One obvious illustration is the impunity with which China could sink a Vietnamese fishing boat as it proceeded with seizing an islet in the waters off Vietnam’s central coast and well within what to any neutral observer is clearly Vietnam’s 200 nautical mile Exclusive Economic Zone.
But a less-noticed illustration was the visit of Malaysia’s Prime Minister Najib Tun Razak to China, organized to mark the 40th anniversary of Malaysia’s diplomatic recognition of the PRC – when Najib’s father Tun Razak was prime minister.
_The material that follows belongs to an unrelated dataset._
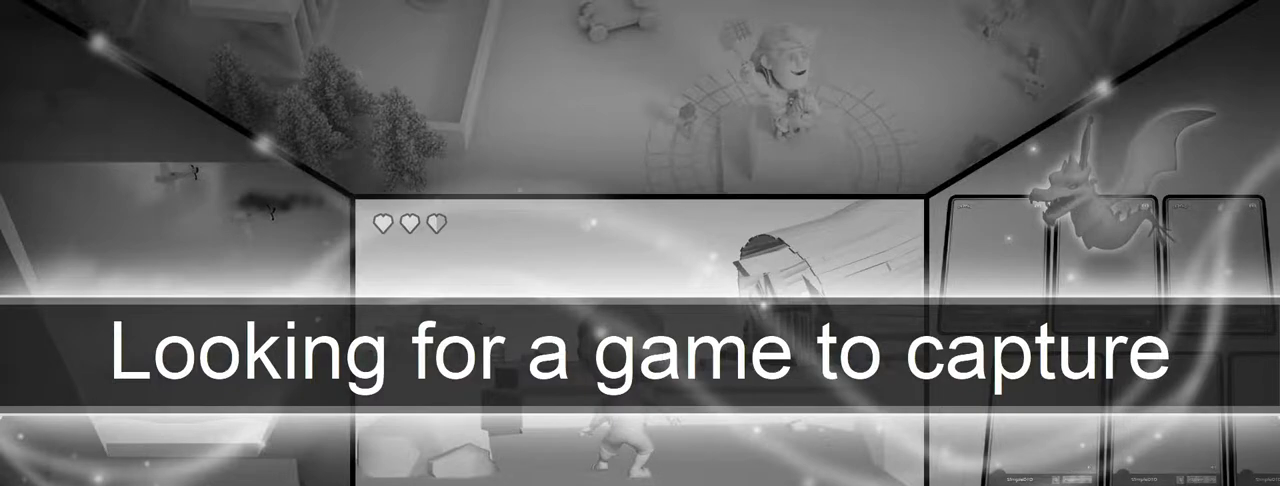
{"buttons": ["L2"], "left_stick": "center", "right_stick": "center", "events": [[167, "left_stick", "left"], [317, "left_stick", "center"]]}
Even allowing for all the superficial bonhomie required for such celebrations, Najib went out of his way to avoid the one issue that is not only now on the international agenda but goes to the heart of Malaysia’s very existence: China’s claims to all of the sea and its islands rocks and shoals to within a few miles of the coast of the east Malaysian states of Sabah and Sarawak.
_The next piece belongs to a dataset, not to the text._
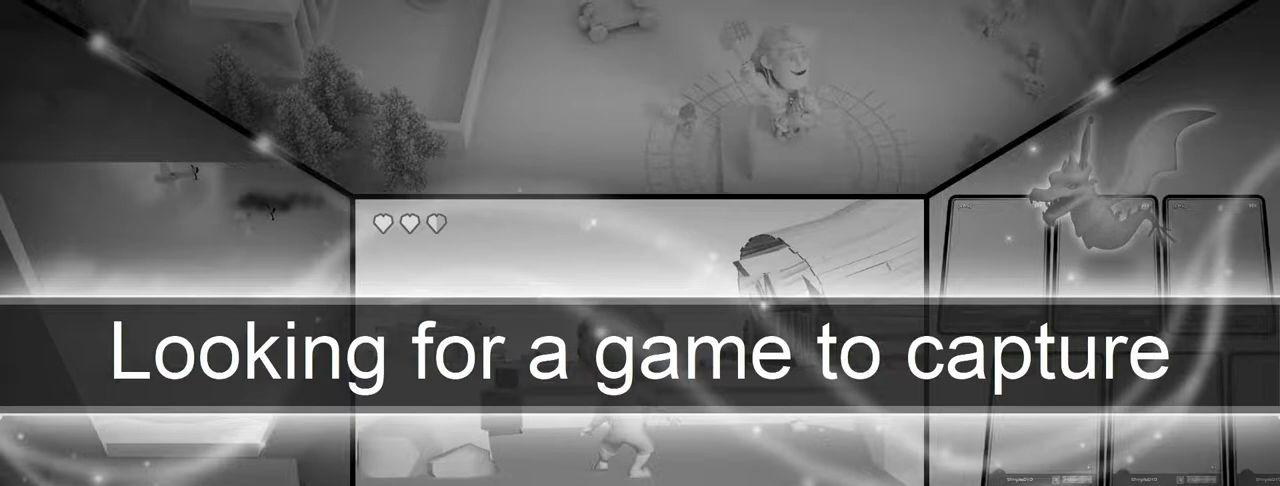
{"buttons": ["CROSS"], "left_stick": "down-right", "right_stick": "center", "events": [[150, "left_stick", "up-right"], [250, "left_stick", "center"], [317, "CROSS", "down"], [333, "left_stick", "down-right"], [417, "L2", "up"]]}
The recent tensions over flight MH 370 got a brief mention but that’s not the big issue for the future. Instead, Najib fawned on his hosts and tweeted how he was “touched by the wonderful hospitality” he had received.
This is a lesson learned to their distress by Vietnam’s leaders, who thought they could appease Beijing until China towed its US$1 billion drill ship virtually onto Vietnam’s doorstep with an armada of escort vessels that have fought off all eviction attempts.
Malaysia’s leaders like to imagine that by keeping a low profile and ignoring China’s moves against the Philippines and Vietnam it can stay out of trouble with China. Beijing will of course respond by doing little to alarm the Malaysians– yet. Now China has plans to substantially expand its already significant installation in the Spratlys’ Fiery Cross Reef to include an airstrip and seaport. It is considered to be a further step in China’s proclamation of an air defense identification zone (ADIZ) in the South China Sea. Fiery Cross Reef is clearly in Philippine waters.
For China, Najib is the perfect leader as far as their plans for gradual implementation of the nine-dash line by which China claims a sea whose littoral is largely inhabited by the people of Vietnam, the Philippines and Malaysia. The history of such “barbarian” peoples does not count as far as the Han race-based agenda is concerned.